(Structured pose outputs)
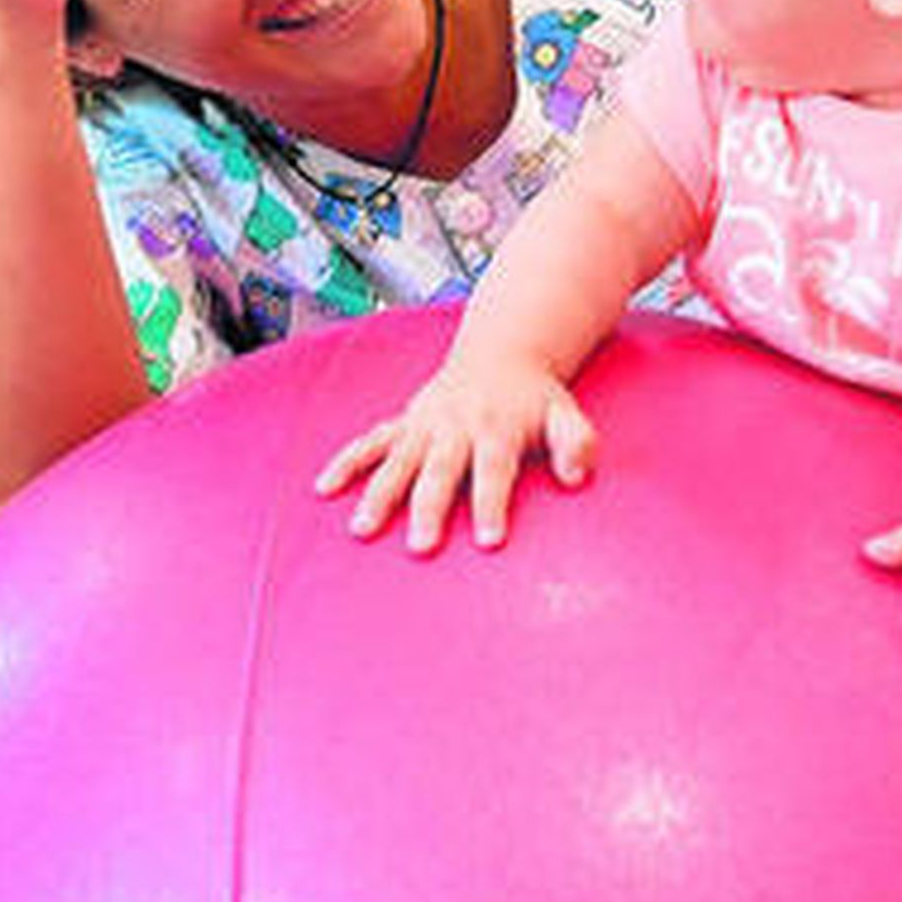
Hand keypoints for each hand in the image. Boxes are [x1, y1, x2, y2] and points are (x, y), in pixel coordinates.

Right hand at [314, 356, 596, 554]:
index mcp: (497, 428)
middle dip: (429, 507)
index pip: (494, 471)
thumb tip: (576, 476)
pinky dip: (346, 462)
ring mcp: (424, 425)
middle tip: (421, 546)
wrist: (500, 354)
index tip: (489, 541)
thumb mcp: (566, 414)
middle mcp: (455, 426)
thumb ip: (577, 443)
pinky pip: (369, 442)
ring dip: (378, 493)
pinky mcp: (403, 423)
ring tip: (362, 529)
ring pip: (397, 460)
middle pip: (440, 470)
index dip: (492, 504)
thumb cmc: (534, 399)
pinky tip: (325, 488)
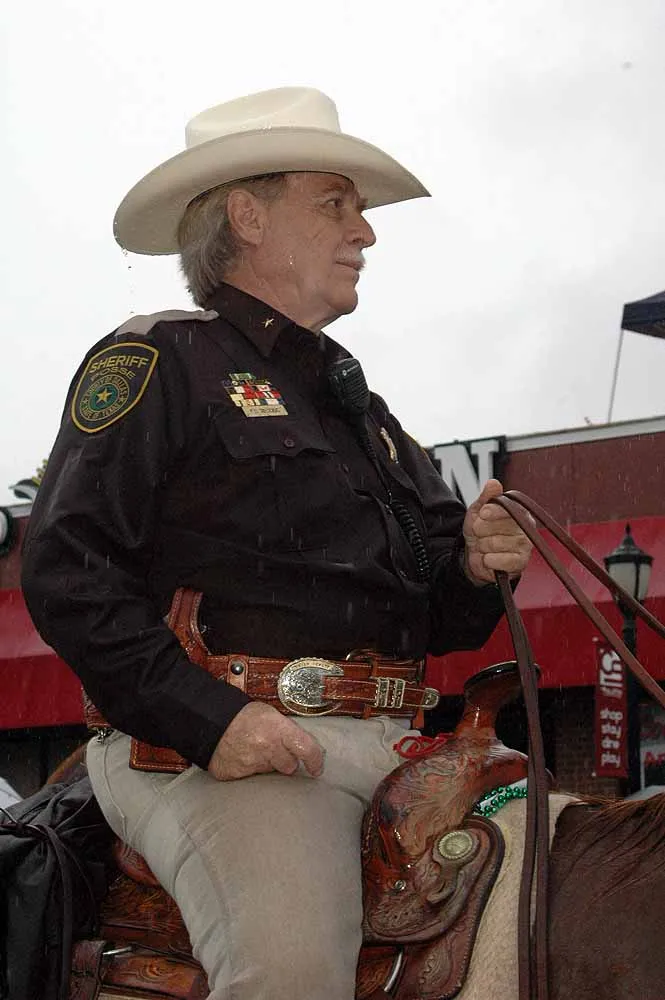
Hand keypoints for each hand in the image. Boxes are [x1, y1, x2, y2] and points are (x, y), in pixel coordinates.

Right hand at [207, 701, 324, 780]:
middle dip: (286, 761)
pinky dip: (250, 769)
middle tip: (275, 751)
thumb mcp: (271, 715)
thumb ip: (288, 732)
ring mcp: (251, 763)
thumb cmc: (244, 716)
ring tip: (255, 750)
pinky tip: (243, 757)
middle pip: (290, 766)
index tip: (317, 769)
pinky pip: (252, 778)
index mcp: (278, 729)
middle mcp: (267, 748)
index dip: (316, 761)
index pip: (306, 749)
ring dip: (267, 765)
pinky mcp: (237, 774)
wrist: (212, 721)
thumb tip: (306, 747)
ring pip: (271, 773)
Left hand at [462, 479, 532, 584]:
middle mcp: (526, 527)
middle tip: (480, 534)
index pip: (510, 508)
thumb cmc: (479, 532)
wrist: (474, 556)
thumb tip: (493, 483)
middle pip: (500, 527)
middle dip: (481, 532)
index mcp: (518, 511)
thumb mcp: (477, 512)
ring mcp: (526, 546)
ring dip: (482, 546)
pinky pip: (500, 561)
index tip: (482, 514)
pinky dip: (488, 560)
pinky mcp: (521, 563)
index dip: (494, 511)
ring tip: (484, 546)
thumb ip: (486, 497)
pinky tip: (489, 559)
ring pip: (495, 544)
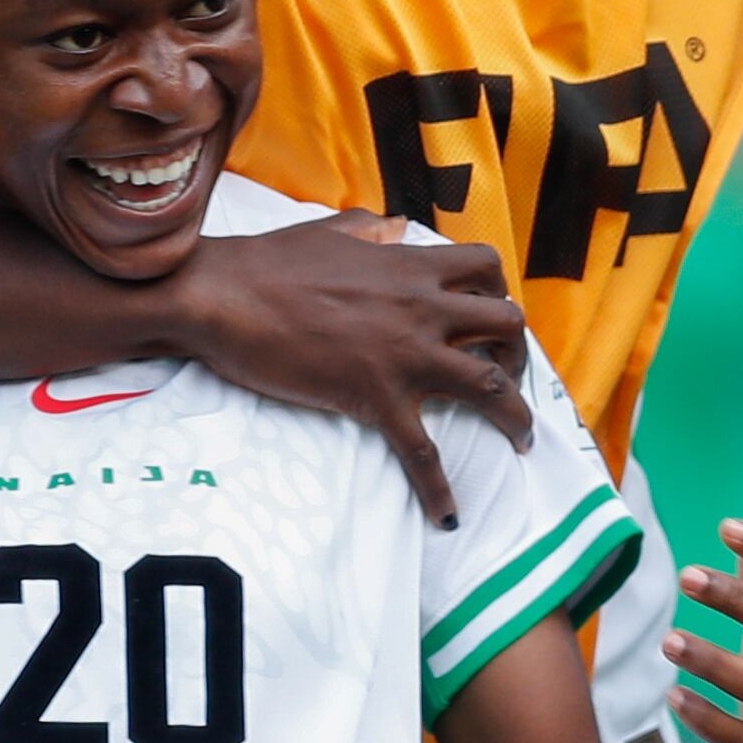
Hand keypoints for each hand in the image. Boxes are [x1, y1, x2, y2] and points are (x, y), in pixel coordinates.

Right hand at [185, 212, 533, 524]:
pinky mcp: (376, 397)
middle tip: (506, 374)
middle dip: (518, 351)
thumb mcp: (332, 232)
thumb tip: (394, 228)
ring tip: (519, 439)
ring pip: (491, 387)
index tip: (490, 314)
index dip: (499, 290)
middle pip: (508, 324)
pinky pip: (422, 451)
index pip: (486, 267)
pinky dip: (439, 488)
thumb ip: (372, 231)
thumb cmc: (268, 263)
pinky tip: (447, 514)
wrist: (224, 296)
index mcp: (412, 267)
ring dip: (516, 416)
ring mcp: (405, 355)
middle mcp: (423, 308)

**THE PROBLEM**. Word for word, write out the lines from the top of the records above down to the line holding "thumb cmc: (534, 399)", inclusive, but not the pictures.

**RESULT OF THE TASK**.
Hand keypoints for each hand in the image. Boxes are [x1, y1, x2, y2] and points are (x, y), in pixel coordinates.

Right hand at [314, 356, 596, 554]:
index mcp: (497, 428)
middle dip: (429, 507)
index pip: (494, 471)
thumb tip: (576, 476)
pinky dip: (346, 462)
ring mcp: (424, 425)
middle tip: (421, 546)
wrist: (500, 354)
index tip: (489, 541)
thumb mcp: (566, 414)
middle mcp: (455, 426)
thumb ip: (577, 443)
pinky pip: (369, 442)
ring dip: (378, 493)
pinky mcp: (403, 423)
ring tip: (362, 529)
ring pip: (397, 460)
middle pip: (440, 470)
index dip: (492, 504)
thumb cmc: (534, 399)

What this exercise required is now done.